EXERCISE PROMPT
Down to the last line, retype the records below exactly and skip the pictures.
─── ENTRIES SHOWN
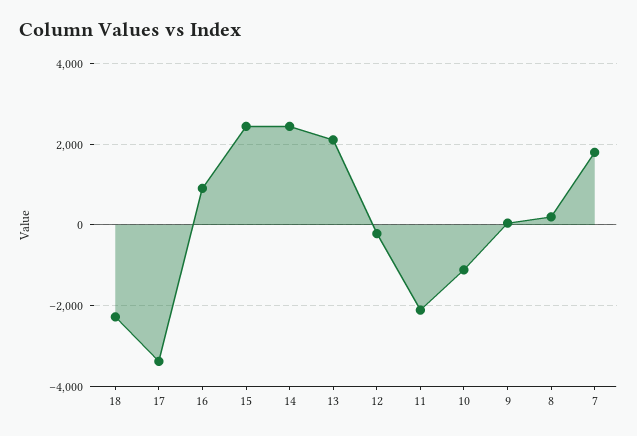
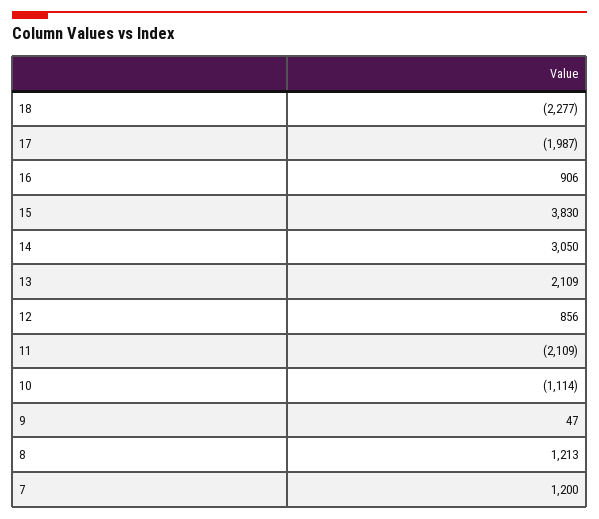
  {
    "18": -2277,
-   "17": -3400,
+   "17": -1987,
    "16": 906,
-   "15": 2400,
+   "15": 3830,
-   "14": 2400,
+   "14": 3050,
    "13": 2109,
-   "12": -200,
+   "12": 856,
    "11": -2109,
    "10": -1114,
    "9": 47,
-   "8": 200,
+   "8": 1213,
-   "7": 1800
+   "7": 1200
  }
──────
SOLUTION TO THIS PROBLEM
  {
    "18": -2277,
-   "17": -3400,
+   "17": -1987,
    "16": 906,
-   "15": 2400,
+   "15": 3830,
-   "14": 2400,
+   "14": 3050,
    "13": 2109,
-   "12": -200,
+   "12": 856,
    "11": -2109,
    "10": -1114,
    "9": 47,
-   "8": 200,
+   "8": 1213,
-   "7": 1800
+   "7": 1200
  }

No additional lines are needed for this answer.